2 Deploy the virtual machine on an SSD
Instead of relying on a slow hard drive

I tend to use a mixture of SSDs and hard drives in my home lab. The former typically serve as boot drives for bare-metal setups and high-speed storage units for projects where transfer rates need to be as high as possible. Meanwhile, I often rely on HDDs to store essential LXC and VM data – including the virtual drives used to install these guests.
But since I want my gaming-oriented virtual machine to be as responsive as possible, I made an exception by deploying it on an SSD. The boot times were pretty reasonable, and the same goes for the loading times on my favorite titles. However, the responsiveness while gaming (or rather, the lack thereof) required me to perform some additional tweaks.

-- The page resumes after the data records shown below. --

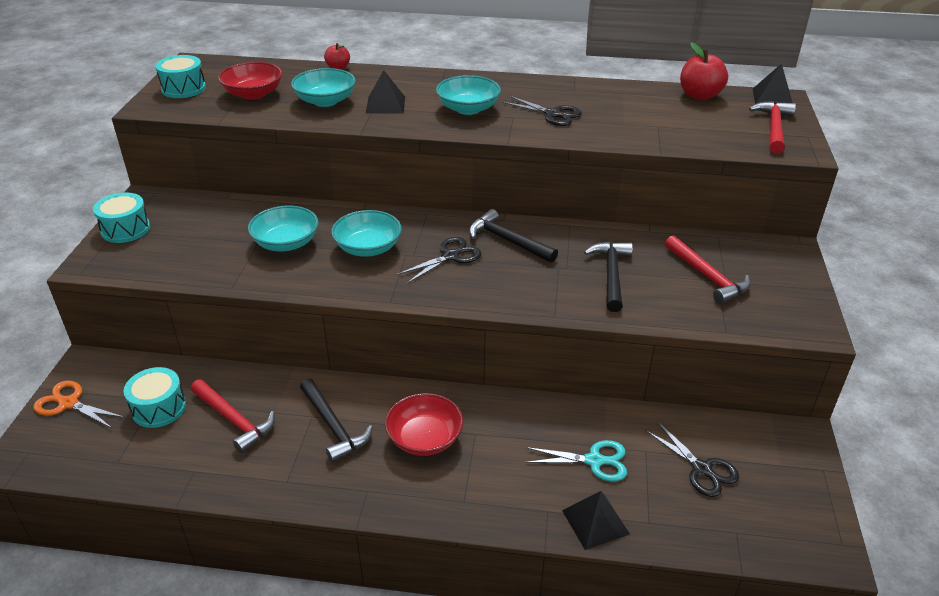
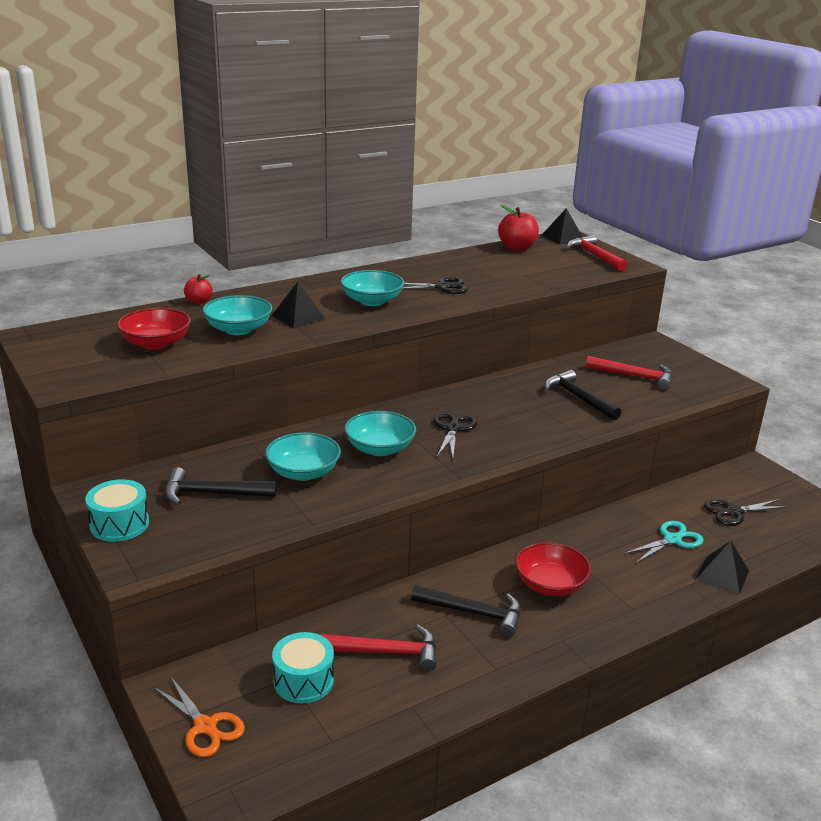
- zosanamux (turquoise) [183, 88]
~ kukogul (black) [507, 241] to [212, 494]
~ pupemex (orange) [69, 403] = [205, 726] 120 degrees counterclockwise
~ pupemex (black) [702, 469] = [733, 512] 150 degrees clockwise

1 Use Parsec to access the VM
It ain’t completely self-hosted, but it does the trick
Despite its issues, I often use QEMU to access my Proxmox virtual machines, though it’s far from ideal for a gaming virtual machine where latency is the devil’s spawn. Heck, I even use the Remote Desktop Protocol to access the dev environment I’ve set up in another Windows 11 VM, and since I used the Pro version of the OS, an RDP setup seems better, right? Well, not quite. While the games aren’t unplayable, the frame rates over an RDP connection are far lower than they should be.
As such, I planned to deploy an Apollo server on my Windows 11 VM and use Moonlight to access it. Unfortunately, my initial attempts ended in failure, and I eventually resorted to Parsec. While it’s undoubtedly a useful application, Parsec’s reliance on the company’s servers for authentication as well as its paywalled features make me less inclined to rely on it. Nevertheless, my Windows 11 gaming VM works exceedingly well with Parsec, assuming I’ve previously installed the GPU drivers and passed the device ID of the graphics processor to my virtual machine, of course.